Philippines 2015

Philippines

Carnet de reportage / Mindanao (10) Guérilleros

Samedi 13 juin, la Nouvelle armée du peuple (NPA) libère un « prisonnier de guerre », détenu depuis deux mois. Un geste humanitaire qui répond aux appels de la famille et de défenseurs des droits humains. Les médias locaux sont conviés à assister à l’événement.

Départ de Davao vers 3 heures du matin. Direction Général Santos City, puis la province de Sarangani. Le lieu de la cérémonie est maintenu secret jusqu’au dernier moment. Kiamba : le convoi – cinq voitures dans lesquelles voyagent des journalistes et des représentants de l’église – fait halte au bord de la route. Deux motos nous rejoignent presque aussitôt : nos guides de la NPA. Nous repartons, abandonnons bientôt le bitume pour une piste tracée à flanc de montagne.

Sitio Palil (barangay Tambakan, commune de Kiamba, province de Sarangani).
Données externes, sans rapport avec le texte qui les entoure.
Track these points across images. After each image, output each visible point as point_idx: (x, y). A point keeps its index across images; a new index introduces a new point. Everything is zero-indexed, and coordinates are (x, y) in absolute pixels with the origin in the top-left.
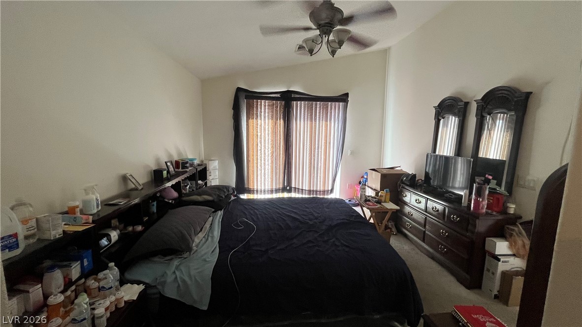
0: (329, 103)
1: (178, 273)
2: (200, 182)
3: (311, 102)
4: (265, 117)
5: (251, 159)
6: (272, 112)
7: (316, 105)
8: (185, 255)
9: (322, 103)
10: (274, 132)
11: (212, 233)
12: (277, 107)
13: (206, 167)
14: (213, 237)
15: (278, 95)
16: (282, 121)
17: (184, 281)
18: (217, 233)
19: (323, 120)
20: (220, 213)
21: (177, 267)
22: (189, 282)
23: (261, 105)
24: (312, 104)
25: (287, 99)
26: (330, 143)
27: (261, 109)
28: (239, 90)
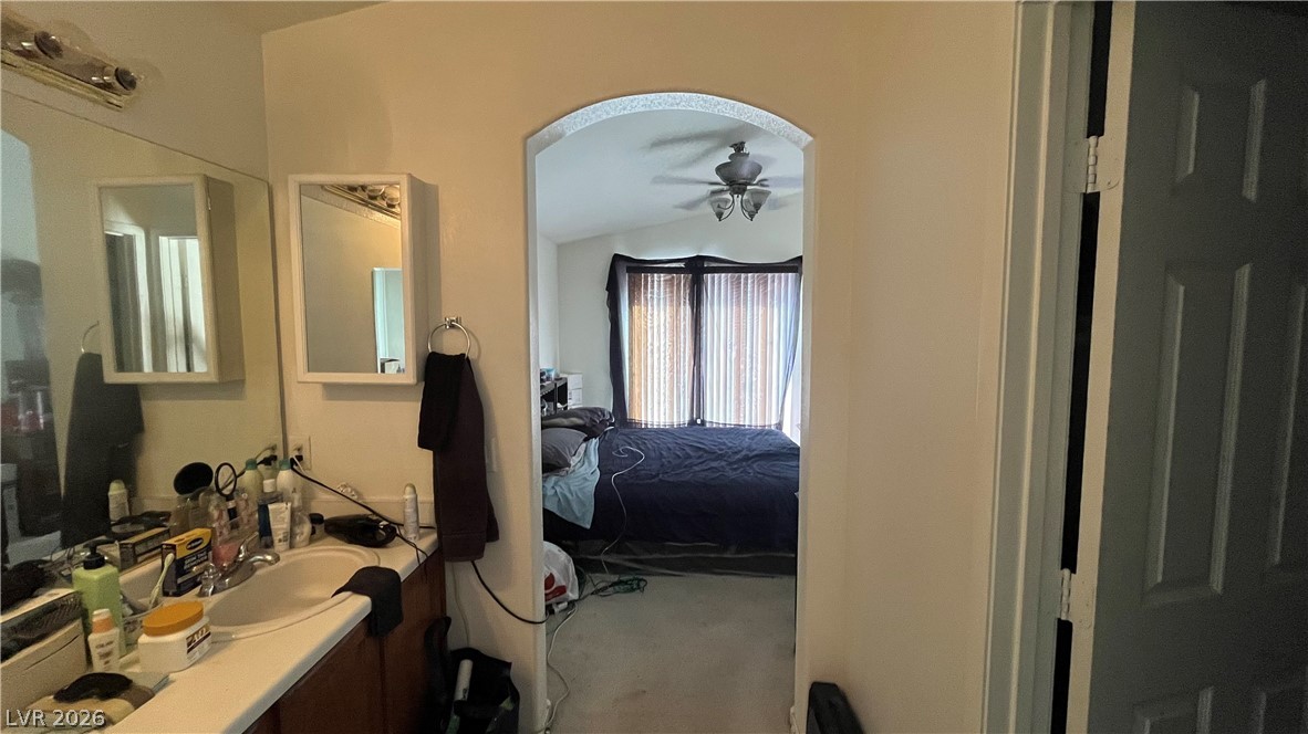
0: (770, 275)
1: (558, 489)
2: (559, 405)
3: (737, 275)
4: (659, 300)
5: (636, 371)
6: (672, 292)
7: (746, 279)
8: (563, 473)
9: (756, 275)
10: (675, 329)
11: (589, 458)
12: (679, 284)
13: (566, 384)
14: (590, 463)
15: (682, 265)
16: (688, 307)
17: (565, 497)
18: (594, 459)
19: (758, 304)
20: (594, 442)
21: (556, 483)
22: (569, 495)
23: (653, 281)
24: (739, 278)
25: (696, 270)
26: (772, 343)
27: (653, 287)
28: (617, 258)
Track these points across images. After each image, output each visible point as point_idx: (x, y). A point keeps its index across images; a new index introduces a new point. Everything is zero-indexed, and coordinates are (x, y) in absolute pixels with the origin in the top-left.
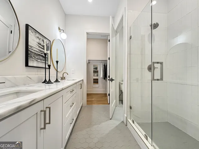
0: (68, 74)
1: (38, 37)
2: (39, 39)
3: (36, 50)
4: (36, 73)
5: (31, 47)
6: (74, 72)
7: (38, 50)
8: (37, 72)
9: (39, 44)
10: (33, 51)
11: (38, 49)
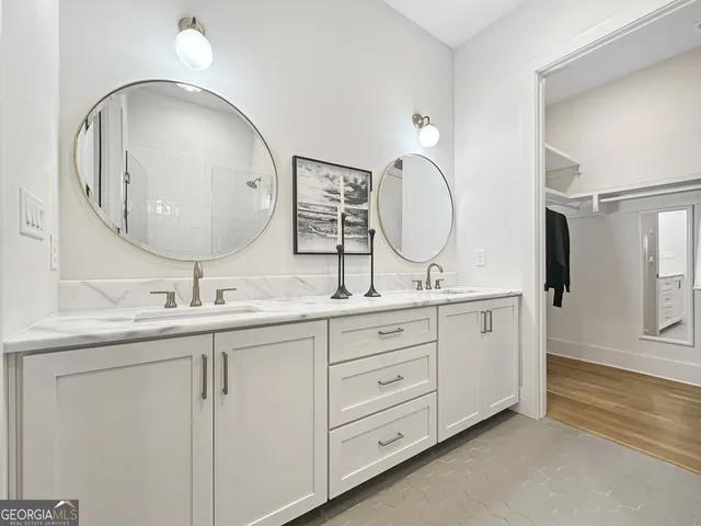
0: (442, 271)
1: (327, 176)
2: (332, 179)
3: (320, 209)
4: (325, 268)
5: (306, 205)
6: (483, 263)
7: (327, 210)
8: (328, 265)
9: (329, 192)
10: (311, 215)
11: (327, 207)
Les premiers guérilleros sont postés à l’entrée du hameau. Consigne à l’arrivée : pas de photo des visages (excepté pour les deux ou trois portes-paroles qui interviendront à la tribune) – on nous fait confiance, il n’y aura aucun contrôle de nos cartes mémoire.
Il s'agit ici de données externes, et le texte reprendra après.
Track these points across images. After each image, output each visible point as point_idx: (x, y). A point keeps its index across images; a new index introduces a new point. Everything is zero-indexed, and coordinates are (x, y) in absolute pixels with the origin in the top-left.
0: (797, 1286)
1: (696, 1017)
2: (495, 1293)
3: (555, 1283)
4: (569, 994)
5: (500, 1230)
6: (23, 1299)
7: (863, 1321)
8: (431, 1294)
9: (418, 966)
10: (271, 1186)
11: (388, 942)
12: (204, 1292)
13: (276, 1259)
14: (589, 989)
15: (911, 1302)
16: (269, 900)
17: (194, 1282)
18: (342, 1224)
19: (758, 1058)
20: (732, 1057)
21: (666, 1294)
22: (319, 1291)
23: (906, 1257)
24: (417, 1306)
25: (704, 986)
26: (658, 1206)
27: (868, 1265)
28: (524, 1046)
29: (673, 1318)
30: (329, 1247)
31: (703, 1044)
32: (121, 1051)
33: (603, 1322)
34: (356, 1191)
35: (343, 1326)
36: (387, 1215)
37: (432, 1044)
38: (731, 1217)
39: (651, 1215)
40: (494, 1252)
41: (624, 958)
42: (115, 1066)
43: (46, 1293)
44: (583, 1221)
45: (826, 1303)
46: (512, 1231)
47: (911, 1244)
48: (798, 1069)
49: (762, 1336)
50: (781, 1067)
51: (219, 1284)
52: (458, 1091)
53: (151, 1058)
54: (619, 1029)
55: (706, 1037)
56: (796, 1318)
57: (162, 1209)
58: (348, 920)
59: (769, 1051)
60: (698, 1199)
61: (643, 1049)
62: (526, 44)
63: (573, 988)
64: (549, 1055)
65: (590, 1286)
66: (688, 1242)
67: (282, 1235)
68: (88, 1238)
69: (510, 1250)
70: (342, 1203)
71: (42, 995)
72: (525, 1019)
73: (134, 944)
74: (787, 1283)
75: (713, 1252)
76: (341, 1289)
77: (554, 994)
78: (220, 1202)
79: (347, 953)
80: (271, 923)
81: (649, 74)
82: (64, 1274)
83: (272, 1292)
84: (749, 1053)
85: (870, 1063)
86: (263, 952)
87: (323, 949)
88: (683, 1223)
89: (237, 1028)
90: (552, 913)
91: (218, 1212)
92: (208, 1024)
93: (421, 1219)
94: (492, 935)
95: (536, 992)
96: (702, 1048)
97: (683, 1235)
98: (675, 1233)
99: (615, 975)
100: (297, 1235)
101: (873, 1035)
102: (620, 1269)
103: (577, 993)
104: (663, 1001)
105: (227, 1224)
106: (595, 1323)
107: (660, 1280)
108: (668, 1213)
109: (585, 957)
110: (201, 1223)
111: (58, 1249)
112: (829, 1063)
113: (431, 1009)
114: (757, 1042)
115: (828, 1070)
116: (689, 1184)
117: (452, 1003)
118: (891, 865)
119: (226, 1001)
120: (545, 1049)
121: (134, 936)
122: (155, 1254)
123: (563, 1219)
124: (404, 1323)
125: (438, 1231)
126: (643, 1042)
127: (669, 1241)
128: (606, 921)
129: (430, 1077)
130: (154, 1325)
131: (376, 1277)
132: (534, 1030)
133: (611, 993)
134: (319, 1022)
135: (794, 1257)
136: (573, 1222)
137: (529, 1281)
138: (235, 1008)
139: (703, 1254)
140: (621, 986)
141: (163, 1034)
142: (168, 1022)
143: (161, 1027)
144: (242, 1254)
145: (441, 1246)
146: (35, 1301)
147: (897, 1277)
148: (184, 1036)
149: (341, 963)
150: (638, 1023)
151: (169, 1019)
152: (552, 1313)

Une estrade a été installé sur la « place du village ». Une table, deux bancs, des calicots marqués de la faucille et du marteau. Un peu avant midi, l’escouade de la NPA s’aligne au garde-à-vous, chante l’Internationale (en visaya). Khem Subere, le « prisonnier de guerre » arrive. La famille attend. Embrassades, pleurs. « L’enquête que nous avons conduite à son sujet ne motive pas son inculpation en tant qu’ennemi du peuple », déclarent les rebelles. Plusieurs prises de parole suivent celle de la guérilla : représentant de l’église, de la municipalité de Davao, du médecin ayant examiné le soldat et constaté qu’il avait été bien traité. Puis des paniers repas sont distribués. Un cochon de lait rôti disparaît avant que j’ai pu y goûter. Je m’applique à photographier en respectant la contrainte – ça a quelque chose d’oulipien qui ne me déplaît pas.
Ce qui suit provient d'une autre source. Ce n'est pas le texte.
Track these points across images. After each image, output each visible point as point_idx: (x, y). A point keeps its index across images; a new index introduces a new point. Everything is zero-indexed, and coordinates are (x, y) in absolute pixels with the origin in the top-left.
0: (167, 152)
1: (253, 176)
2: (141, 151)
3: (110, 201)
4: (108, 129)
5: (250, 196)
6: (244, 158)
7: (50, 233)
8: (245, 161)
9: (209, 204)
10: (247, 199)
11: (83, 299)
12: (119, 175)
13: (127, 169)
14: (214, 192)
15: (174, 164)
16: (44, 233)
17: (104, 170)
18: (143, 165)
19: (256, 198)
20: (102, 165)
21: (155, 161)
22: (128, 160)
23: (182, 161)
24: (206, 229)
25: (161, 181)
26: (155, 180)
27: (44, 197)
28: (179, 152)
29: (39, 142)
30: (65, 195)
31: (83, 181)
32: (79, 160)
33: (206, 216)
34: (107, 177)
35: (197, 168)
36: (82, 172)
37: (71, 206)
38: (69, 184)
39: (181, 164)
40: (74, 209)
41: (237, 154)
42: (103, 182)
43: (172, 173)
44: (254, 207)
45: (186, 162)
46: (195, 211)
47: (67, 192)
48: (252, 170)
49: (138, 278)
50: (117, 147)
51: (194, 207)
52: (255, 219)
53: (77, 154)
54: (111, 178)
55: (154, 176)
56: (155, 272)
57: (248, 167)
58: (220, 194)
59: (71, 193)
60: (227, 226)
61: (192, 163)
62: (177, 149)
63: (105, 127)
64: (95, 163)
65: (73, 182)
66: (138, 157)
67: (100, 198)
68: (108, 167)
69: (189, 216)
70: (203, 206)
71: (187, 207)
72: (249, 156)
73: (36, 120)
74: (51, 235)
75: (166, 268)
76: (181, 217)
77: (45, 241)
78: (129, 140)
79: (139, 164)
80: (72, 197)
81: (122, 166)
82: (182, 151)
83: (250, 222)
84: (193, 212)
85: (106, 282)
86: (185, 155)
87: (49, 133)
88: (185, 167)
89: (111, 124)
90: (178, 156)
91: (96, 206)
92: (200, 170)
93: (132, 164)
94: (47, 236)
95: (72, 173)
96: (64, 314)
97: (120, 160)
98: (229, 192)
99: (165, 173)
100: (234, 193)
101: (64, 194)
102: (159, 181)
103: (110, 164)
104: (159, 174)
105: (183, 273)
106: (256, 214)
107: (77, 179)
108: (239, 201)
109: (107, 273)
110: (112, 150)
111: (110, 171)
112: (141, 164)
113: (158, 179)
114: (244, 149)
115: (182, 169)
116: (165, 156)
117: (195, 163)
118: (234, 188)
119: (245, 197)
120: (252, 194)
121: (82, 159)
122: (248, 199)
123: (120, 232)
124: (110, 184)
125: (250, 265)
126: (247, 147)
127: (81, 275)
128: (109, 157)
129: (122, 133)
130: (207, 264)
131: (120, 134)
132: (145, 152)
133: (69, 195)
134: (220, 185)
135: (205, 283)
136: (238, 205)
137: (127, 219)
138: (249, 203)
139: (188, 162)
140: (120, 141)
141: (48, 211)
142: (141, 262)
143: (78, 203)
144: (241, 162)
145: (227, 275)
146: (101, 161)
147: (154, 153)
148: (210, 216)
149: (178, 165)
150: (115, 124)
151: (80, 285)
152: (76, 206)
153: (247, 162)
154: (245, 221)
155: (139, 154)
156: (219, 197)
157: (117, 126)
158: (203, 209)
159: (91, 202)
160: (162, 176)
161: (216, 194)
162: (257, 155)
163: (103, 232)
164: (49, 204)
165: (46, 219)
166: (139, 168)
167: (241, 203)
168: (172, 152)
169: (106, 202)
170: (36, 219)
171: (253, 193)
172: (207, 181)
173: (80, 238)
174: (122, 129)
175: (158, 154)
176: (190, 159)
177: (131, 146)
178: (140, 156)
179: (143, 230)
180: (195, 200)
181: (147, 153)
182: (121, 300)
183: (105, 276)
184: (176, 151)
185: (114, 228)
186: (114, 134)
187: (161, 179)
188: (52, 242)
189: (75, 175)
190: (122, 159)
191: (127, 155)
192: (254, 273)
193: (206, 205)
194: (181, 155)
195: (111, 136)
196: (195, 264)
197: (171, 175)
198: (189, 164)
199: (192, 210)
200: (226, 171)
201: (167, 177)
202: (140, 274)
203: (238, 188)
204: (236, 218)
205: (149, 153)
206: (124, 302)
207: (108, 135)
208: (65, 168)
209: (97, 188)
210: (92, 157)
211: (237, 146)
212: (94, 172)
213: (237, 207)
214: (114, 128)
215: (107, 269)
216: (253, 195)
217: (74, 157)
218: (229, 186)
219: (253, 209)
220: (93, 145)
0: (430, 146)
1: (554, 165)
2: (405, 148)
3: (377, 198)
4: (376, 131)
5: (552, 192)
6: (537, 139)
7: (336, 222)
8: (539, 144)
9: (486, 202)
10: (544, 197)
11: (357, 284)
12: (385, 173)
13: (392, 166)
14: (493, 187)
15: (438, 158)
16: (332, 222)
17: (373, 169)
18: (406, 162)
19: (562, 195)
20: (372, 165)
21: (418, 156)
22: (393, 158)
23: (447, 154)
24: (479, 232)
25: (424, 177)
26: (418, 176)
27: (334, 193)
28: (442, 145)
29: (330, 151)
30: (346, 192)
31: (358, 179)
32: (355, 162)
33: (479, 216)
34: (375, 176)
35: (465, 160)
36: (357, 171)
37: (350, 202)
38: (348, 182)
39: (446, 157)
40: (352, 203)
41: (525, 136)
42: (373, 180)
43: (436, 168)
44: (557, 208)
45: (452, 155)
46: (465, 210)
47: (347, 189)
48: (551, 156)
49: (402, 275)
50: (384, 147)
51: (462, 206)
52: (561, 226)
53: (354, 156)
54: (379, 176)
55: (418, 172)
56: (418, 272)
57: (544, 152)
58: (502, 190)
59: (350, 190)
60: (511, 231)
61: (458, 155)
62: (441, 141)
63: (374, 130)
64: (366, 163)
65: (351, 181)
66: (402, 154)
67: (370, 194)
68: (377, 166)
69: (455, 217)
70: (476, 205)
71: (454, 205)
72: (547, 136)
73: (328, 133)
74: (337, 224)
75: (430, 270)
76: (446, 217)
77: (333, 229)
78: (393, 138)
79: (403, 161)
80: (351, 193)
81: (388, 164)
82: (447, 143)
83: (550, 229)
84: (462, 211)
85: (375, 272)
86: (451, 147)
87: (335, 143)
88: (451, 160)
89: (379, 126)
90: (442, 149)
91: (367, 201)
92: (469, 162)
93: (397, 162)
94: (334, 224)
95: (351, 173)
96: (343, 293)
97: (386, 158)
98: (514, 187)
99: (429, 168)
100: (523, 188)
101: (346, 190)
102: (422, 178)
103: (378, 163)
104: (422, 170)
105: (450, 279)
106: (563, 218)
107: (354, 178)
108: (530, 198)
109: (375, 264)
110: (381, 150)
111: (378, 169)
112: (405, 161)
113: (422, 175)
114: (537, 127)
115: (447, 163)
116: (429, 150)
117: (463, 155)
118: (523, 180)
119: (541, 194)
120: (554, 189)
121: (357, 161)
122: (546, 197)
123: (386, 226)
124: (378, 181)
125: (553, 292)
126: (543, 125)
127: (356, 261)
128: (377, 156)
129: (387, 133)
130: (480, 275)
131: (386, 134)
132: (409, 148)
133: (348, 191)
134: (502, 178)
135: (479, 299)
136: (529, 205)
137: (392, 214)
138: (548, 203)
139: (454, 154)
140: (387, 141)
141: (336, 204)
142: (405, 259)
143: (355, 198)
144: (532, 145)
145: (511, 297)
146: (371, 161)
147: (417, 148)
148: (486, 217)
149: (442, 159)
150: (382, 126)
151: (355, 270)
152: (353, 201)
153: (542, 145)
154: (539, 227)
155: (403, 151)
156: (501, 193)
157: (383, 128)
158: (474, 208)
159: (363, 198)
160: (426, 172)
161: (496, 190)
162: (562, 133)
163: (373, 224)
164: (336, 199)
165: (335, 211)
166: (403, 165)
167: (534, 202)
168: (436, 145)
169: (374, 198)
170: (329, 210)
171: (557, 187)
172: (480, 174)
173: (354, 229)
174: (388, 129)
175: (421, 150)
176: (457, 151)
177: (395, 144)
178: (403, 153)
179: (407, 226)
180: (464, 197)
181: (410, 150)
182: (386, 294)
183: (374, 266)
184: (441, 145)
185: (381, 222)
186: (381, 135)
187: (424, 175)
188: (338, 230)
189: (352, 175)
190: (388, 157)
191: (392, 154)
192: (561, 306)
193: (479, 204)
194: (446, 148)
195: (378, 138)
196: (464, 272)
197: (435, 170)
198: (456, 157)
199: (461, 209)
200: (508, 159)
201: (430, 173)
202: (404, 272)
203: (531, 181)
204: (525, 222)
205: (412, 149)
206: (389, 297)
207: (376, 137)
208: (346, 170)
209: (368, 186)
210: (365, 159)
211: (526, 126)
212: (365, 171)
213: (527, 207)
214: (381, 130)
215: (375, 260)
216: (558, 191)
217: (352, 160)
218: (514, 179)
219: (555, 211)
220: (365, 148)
En milieu d’après-midi, Rodrigo Duterte, maire de Davao et (probable) futur candidat à l’élection présidentielle de 2016, arrive en hélicoptère pour prendre livraison du soldat libéré. Contrairement a ce qu’on pourrait penser connaissant son soutien aux escadrons de la mort, les rapports de Duterte avec la NPA sont plutôt cordiaux : l’homme n’est pas issu du sérail des quelques grandes familles qui contrôlent l’économie et les rouages du pouvoir philippin, et tout en contestant le recours à la lutte armée, il reconnaît la justesse des revendications sociales de la guérilla. Discours, interviews. « Rody » Duterte sait manœuvrer son public, faire rire. Puis il invite le soldat libéré à monter dans l’hélicoptère. Fin du programme.